Edith machte eine Kopfbewegung in die Nacht hinein. Es liegt hinter der übernächsten Flussbiegung«, sagte sie. »Eine halbe Stunde, für Guthenfels Schiffe, vielleicht zwei für die Soldaten.«
Katharina wollte etwas sagen, doch dann wurde ihr klar, was an dem Bild unter ihr nicht richtig war. »Es sind nur zwei Schiffe«, sagte sie. »Wo ist die Sturmvogel? «
»Vorausgefahren, hinter die nächste Flussbiegung«, antwortete Edith. »Zusammen mit einem kleinen Teil des Heeres, nehme ich an.«
»Aber dort werden Wulfgars Späher sie sehen!«, sagte Katharina zweifelnd.
»Und genau das sollen sie auch«, antwortete Edith grimmig.« Sie deutete auf das Heerlager hinab. »Sie werden drei oder vier Stunden vor Sonnenaufgang losmarschieren und dann landeinwärts schwenken, um sich Wulfgars Festung von derLandseite aus zu nähern und ihnen so den Fluchtweg abzuschneiden, und die Schiffe werden entsprechend später losfahren, um sich bei Einbruch der Dämmerung mit der Sturmvogel zu vereinen. Ein perfekter Hinterhalt. Dein Großvater rechnet mit einem Schiff und einer Handvoll Soldaten, und genau das zeigt Guthenfels seinen Spähern.«
»Aber in Wahrheit taucht ein ganzes Heer vor seiner Tür auf«, murmelte Katharina.
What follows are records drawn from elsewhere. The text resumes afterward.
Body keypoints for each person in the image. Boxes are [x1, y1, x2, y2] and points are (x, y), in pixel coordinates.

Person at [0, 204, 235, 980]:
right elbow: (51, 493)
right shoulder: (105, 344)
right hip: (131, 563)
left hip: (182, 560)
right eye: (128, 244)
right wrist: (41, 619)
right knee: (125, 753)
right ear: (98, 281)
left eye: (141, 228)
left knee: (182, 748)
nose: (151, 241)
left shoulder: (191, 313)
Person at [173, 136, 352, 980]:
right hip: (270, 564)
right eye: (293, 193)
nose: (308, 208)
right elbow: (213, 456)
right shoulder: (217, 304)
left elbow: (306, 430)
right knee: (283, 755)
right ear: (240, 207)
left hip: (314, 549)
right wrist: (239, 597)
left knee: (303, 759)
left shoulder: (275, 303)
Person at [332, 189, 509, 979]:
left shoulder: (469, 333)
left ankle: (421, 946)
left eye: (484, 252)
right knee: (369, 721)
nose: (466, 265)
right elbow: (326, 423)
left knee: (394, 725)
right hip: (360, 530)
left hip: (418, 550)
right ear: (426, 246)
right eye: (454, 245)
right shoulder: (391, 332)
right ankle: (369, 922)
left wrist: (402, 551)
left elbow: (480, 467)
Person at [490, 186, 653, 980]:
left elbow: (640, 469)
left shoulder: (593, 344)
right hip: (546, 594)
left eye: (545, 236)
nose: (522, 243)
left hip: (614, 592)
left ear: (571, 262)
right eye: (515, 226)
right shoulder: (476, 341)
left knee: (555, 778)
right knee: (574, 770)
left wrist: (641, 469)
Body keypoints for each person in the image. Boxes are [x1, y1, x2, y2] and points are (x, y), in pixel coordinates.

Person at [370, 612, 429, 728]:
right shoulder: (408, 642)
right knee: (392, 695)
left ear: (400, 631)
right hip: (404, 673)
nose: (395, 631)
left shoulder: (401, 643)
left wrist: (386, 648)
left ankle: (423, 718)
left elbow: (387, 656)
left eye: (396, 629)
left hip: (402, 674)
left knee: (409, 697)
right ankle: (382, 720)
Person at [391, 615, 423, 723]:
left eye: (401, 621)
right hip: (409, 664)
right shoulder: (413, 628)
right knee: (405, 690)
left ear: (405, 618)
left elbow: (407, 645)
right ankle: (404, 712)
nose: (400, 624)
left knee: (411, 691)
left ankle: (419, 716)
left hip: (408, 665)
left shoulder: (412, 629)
»Und ein zweites in seinem Rücken«, fügte Edith hinzu. »Sie haben keine Chance.«
Und damit hatte sie wahrscheinlich Recht, dachte Katharina schaudernd. Sie konnte sich nichts vorstellen, was diesem gewaltigen Heer dort unten hätte standhalten können. »Du kennst dich gut mit so etwas aus, wie?«, fragte sie mit belegter Stimme.
»Man ist nicht sein halbes Leben lang die Zofe und beste Freundin einer Kriegerprinzessin, ohne dass das eine oder andere hängen bleibt«, antwortete Edith.
Es dauerte einem Moment, bis Katharina wirklich begriff, was sie gerade gesagt hatte. »Kriegerprinzessin?«, wiederholte sie zweifelnd.
»Was hast du geglaubt?«, fragte Edith. »Wir sind ein kriegerisches Volk, Kara. Wir waren es immer, und tief in unseren Herzen werden wir es auch immer bleiben.« Sie schüttelte den Kopf, als Katharina widersprechen wollte.